Last June 30, Legarda partially deposited a total of P4,084,500 with the PET, which was supposed to cover the first and second aspects of her protest.

In an en banc resolution released to the media yesterday, the PET also said the start of the recount and revision of ballots involved in Legarda’s electoral protest against De Castro would begin on Dec. 12.

The recount starting Dec. 12 will begin with the ballots collected from Cebu.

The PET ordered Legarda and De Castro to submit the names of their revisers and alternate revisers no later than Dec. 5, 2005.

It also required Legarda to post a cash deposit amounting to P3,882,000 for the revision of ballots from 7,764 polling precincts in the six congressional districts of Cebu.

"It appears from the records that the protestant only made a partial cash deposit for the instant electoral protest," the PET said.
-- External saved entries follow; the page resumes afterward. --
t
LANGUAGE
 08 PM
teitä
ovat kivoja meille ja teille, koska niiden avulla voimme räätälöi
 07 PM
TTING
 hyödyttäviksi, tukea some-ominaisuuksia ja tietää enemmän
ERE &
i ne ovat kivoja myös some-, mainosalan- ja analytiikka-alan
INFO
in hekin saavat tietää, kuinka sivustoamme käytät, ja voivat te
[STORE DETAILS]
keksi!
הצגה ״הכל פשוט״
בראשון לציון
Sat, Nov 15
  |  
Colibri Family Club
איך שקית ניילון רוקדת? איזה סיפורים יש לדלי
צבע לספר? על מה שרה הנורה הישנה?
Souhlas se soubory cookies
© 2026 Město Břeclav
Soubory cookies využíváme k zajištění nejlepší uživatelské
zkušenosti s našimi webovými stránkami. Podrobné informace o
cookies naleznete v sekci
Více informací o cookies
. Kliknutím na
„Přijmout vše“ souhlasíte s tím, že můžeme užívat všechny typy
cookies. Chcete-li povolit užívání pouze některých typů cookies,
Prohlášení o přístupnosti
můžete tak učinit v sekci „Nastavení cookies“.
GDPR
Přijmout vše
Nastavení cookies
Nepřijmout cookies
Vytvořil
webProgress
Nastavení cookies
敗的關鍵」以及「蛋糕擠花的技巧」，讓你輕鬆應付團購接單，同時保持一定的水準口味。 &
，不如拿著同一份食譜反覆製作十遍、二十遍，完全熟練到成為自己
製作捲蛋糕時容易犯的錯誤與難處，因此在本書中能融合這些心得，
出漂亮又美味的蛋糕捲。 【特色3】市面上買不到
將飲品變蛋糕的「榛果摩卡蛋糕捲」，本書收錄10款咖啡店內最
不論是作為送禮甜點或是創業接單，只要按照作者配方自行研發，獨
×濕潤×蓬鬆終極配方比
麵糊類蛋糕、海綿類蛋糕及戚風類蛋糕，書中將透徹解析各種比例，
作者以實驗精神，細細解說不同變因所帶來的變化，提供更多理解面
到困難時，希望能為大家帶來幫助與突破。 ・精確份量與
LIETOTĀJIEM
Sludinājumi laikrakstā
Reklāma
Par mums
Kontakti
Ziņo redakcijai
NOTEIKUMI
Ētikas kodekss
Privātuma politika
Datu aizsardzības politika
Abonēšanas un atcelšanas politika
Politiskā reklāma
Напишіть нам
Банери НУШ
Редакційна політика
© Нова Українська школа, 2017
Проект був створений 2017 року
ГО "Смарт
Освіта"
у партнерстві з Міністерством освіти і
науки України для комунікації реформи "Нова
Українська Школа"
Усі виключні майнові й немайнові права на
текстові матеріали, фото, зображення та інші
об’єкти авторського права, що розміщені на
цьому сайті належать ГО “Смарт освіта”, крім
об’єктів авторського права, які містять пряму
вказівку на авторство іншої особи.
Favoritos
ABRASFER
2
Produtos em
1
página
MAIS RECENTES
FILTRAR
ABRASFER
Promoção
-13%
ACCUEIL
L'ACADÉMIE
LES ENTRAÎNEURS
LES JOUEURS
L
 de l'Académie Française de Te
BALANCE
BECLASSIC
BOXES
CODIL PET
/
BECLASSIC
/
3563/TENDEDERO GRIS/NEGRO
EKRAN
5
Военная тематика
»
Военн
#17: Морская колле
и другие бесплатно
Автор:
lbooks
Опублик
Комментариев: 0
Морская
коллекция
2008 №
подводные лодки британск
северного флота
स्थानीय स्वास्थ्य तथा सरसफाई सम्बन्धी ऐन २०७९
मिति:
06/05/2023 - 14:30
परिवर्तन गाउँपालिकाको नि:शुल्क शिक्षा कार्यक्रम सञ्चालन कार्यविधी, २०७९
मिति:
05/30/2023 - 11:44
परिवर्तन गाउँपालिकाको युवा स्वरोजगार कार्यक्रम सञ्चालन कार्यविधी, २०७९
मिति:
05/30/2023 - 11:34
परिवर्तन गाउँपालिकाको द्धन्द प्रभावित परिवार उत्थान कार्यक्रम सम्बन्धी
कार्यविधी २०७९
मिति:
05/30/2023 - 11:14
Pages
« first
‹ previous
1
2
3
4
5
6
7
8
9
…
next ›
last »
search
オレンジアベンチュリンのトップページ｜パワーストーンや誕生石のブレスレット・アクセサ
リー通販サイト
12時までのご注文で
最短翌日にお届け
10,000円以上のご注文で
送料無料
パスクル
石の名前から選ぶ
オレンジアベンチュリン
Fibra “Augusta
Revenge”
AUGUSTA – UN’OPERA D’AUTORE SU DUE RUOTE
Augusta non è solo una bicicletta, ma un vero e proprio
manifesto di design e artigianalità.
"Taking into account the expenses connected with the collection and return of the ballot boxes subject of the protest and other incidental expenses vis-à-vis the rate of P500 cash deposit per precinct which may only be sufficient to cover the salaries of the head revisers, protestant’s revisers and protestee’s revisers, the protestant is hereby directed to make a cash deposit in the amount equivalent to the total number of precincts of the legislative districts of Cebu."

The PET noted that there are a total of 7,764 precincts in the six legislative districts of Cebu, which will be multiplied by P500 per precinct and equivalent to a total of P3,882,000.

Legarda previously deposited more than P4 million to pay for her protest.

During the preliminary hearing on Legarda’s electoral protest against De Castro, Chief Justice Hilario Davide Jr. asked Legarda to increase her partial deposit.

Davide said the current rate of P100 to P120 per reviser and head revisers, respectively, for each ballot box will encourage only a few to act as revisers and head revisers.

Legarda said that under such an arrangement, she anticipates her posted deposits will be "substantially depleted" if she pursues the recounting of the many election returns covering several precincts in the 10 municipalities in Lanao del Norte and five municipalities in Surigao del Sur.